Агамемнон проводил клиента-друга в примерочную и предложил на выбор три костюма: небесно-голубой, мох-трава и шоколадно-золотистый. Человек со вкусом, Буревятников остановился на последнем. Хозяин вышел, клиент снял куртку с тяжелым внутренним карманом (правильно, сударь, – браунинг) и только стащил с одной ноги джинсину, как тут в примерочную снова просунулась голова Агамика с ее отменными, в карандаш толщиной, усиками:
– Прости, Тих, тут с тобой хочет поговорить один товарищ.
Немедленно вслед за этой вежливостью в примерочную прошел некто маловыразительный, правая рука под левой подмышкой.
– Ну что ж, мистер Бур, – назвал он нынешнюю, не очень-то хорошо известную окружающим фамилию Тиха. – Советская власть вас приветствует!
Тянуться к куртке за своим о.о. было бессмысленно. Буревятников стал влезать назад в только что опустошенную штанину. Лучше умереть в штанах, чем с полуголой верзухой!
Вошедший усмехнулся: «Хорошо держитесь, предатель родины». Агамемнон внес два складных стула. «Пивка вам притащить, ребята?» – «Не помешает», – сухо сказал Тих. Незнакомец бросил через плечо: «И пепельницу!» – «Вы из какого отдела?» – спросил Тихомир. «Из Энского», – ответил незнакомец.
Пиздец, подумал Буревятников. Сели на стулья. Незнакомец положил на колени атташе-кейс. Некоторое время молча смотрели друг на друга. Представитель советской власти слегка улыбался, показывая фиксу. «Еще вопросы есть?» – наконец спросил он. Буревятников отрицательно подвигал подбородком. «И у меня к вам нет вопросов», – сказал представитель. «Агамик, ебенать, где твое пиво?» – крикнул Тих.

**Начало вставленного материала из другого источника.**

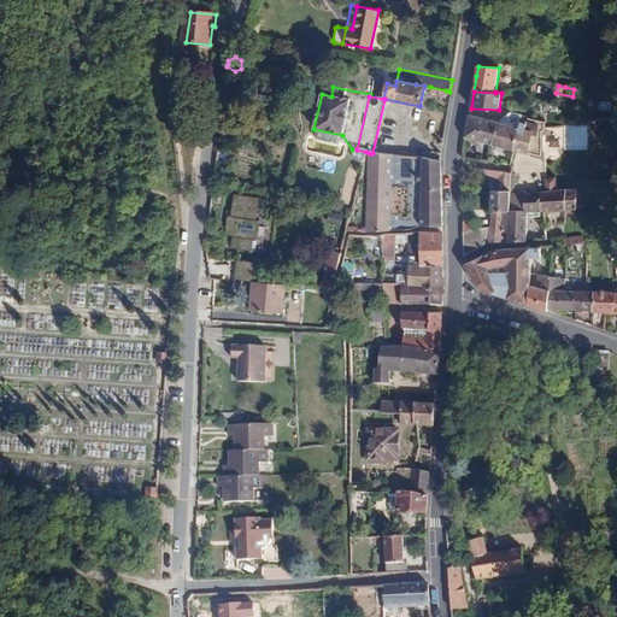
[(468,116),(465,142),(475,145),(477,141),(491,145),(500,124),(499,123),(469,116),(468,116)]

Агамемнон вошел с упаковкой «Гролша» и с банкой еврейских огурчиков. Открыв бутылки, остался в примерочной, как бы показывая, что он тут не иуда, а при исполнении служебных обязанностей.
«Принято решение», – сказал представитель. Буревятников, запрокинув башку, дул из горлышка «Гролш». Что может быть вкуснее ледяного пива перед выстрелом в упор? «Кажется, мы не ошиблись», – сказал представитель владельцу лавки. «Да нисколько не ошиблись, товарищ Зет», – подтвердил Агамемнон.
Тихомир проклокотал всю бутылку до дна.
Товарищ Зет похлопал ладонью по кейсу: «Вот здесь пятьсот тысяч долларов. Они передаются вам по решению группы компетентных лиц. Теперь у вас есть возможность искупить свою вину перед отечеством». – «Никаких мокрых дел, – тут же ответствовал Тихомир. – Лучше самого мочите». – «Молчать, сука! – не очень громко, но страшно проорал Зет. – Поднабрался тут американской хуйни про КГБ! За кого нас принимаешь, за убийц, за мокрушников?!» – «Знаете, отвык я от этих интонаций, – криво промолвил Тих. – Все-таки два года в нормальном обществе». Он удивлялся, откуда в нем берется такая твердость. Наверное, от фильмов. Немало тут уже посмотрел картин с железными характерами.
Происходило какое-то соревнование систем. У приезжего товарища между ухом и углом челюсти прокатывалась мотопехота.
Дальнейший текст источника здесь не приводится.